─── ENTRIES SUPPLIED
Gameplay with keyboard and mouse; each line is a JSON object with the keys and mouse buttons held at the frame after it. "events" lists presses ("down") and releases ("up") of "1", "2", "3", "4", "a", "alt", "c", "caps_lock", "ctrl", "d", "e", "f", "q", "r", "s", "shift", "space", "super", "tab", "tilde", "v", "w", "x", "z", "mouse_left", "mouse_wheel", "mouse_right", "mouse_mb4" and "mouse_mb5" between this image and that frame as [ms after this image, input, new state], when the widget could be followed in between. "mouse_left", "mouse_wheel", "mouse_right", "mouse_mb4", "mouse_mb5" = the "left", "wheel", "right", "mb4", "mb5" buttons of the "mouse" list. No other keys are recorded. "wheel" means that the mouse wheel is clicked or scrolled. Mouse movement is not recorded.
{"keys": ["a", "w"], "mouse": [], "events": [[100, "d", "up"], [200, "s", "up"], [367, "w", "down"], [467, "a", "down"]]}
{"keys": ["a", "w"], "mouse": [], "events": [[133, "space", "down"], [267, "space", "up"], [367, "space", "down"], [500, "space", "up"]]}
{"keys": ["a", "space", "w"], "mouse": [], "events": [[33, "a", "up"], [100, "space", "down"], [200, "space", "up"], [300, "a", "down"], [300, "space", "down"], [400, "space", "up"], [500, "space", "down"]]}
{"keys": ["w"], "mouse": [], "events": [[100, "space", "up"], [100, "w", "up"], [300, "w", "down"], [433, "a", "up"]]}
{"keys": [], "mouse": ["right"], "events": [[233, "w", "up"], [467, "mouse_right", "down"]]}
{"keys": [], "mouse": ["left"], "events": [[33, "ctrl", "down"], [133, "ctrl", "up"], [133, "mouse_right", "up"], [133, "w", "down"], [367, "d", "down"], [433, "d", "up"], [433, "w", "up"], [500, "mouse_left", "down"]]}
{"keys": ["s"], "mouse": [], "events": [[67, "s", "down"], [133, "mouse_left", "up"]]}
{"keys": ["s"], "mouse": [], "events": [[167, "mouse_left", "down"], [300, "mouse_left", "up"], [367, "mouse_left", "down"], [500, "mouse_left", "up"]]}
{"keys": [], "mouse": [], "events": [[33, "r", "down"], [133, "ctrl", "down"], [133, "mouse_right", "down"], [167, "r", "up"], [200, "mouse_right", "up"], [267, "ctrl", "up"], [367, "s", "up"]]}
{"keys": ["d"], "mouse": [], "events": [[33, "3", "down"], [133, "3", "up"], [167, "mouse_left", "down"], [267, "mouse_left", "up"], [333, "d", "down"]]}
──────
Every entry above should be transcribed exactly and in full.

Gameplay with keyboard and mouse; each line is a JSON object with the keys and mouse buttons held at the frame after it. "events" lists presses ("down") and releases ("up") of "1", "2", "3", "4", "a", "alt", "c", "caps_lock", "ctrl", "d", "e", "f", "q", "r", "s", "shift", "space", "super", "tab", "tilde", "v", "w", "x", "z", "mouse_left", "mouse_wheel", "mouse_right", "mouse_mb4" and "mouse_mb5" between this image and that frame as [ms after this image, input, new state], when the widget could be followed in between. "mouse_left", "mouse_wheel", "mouse_right", "mouse_mb4", "mouse_mb5" = the "left", "wheel", "right", "mb4", "mb5" buttons of the "mouse" list. No other keys are recorded. "wheel" means that the mouse wheel is clicked or scrolled. Mouse movement is not recorded.
{"keys": ["a", "w"], "mouse": [], "events": [[100, "d", "up"], [200, "s", "up"], [367, "w", "down"], [467, "a", "down"]]}
{"keys": ["a", "w"], "mouse": [], "events": [[133, "space", "down"], [267, "space", "up"], [367, "space", "down"], [500, "space", "up"]]}
{"keys": ["a", "space", "w"], "mouse": [], "events": [[33, "a", "up"], [100, "space", "down"], [200, "space", "up"], [300, "a", "down"], [300, "space", "down"], [400, "space", "up"], [500, "space", "down"]]}
{"keys": ["w"], "mouse": [], "events": [[100, "space", "up"], [100, "w", "up"], [300, "w", "down"], [433, "a", "up"]]}
{"keys": [], "mouse": ["right"], "events": [[233, "w", "up"], [467, "mouse_right", "down"]]}
{"keys": [], "mouse": ["left"], "events": [[33, "ctrl", "down"], [133, "ctrl", "up"], [133, "mouse_right", "up"], [133, "w", "down"], [367, "d", "down"], [433, "d", "up"], [433, "w", "up"], [500, "mouse_left", "down"]]}
{"keys": ["s"], "mouse": [], "events": [[67, "s", "down"], [133, "mouse_left", "up"]]}
{"keys": ["s"], "mouse": [], "events": [[167, "mouse_left", "down"], [300, "mouse_left", "up"], [367, "mouse_left", "down"], [500, "mouse_left", "up"]]}
{"keys": [], "mouse": [], "events": [[33, "r", "down"], [133, "ctrl", "down"], [133, "mouse_right", "down"], [167, "r", "up"], [200, "mouse_right", "up"], [267, "ctrl", "up"], [367, "s", "up"]]}
{"keys": ["d"], "mouse": [], "events": [[33, "3", "down"], [133, "3", "up"], [167, "mouse_left", "down"], [267, "mouse_left", "up"], [333, "d", "down"]]}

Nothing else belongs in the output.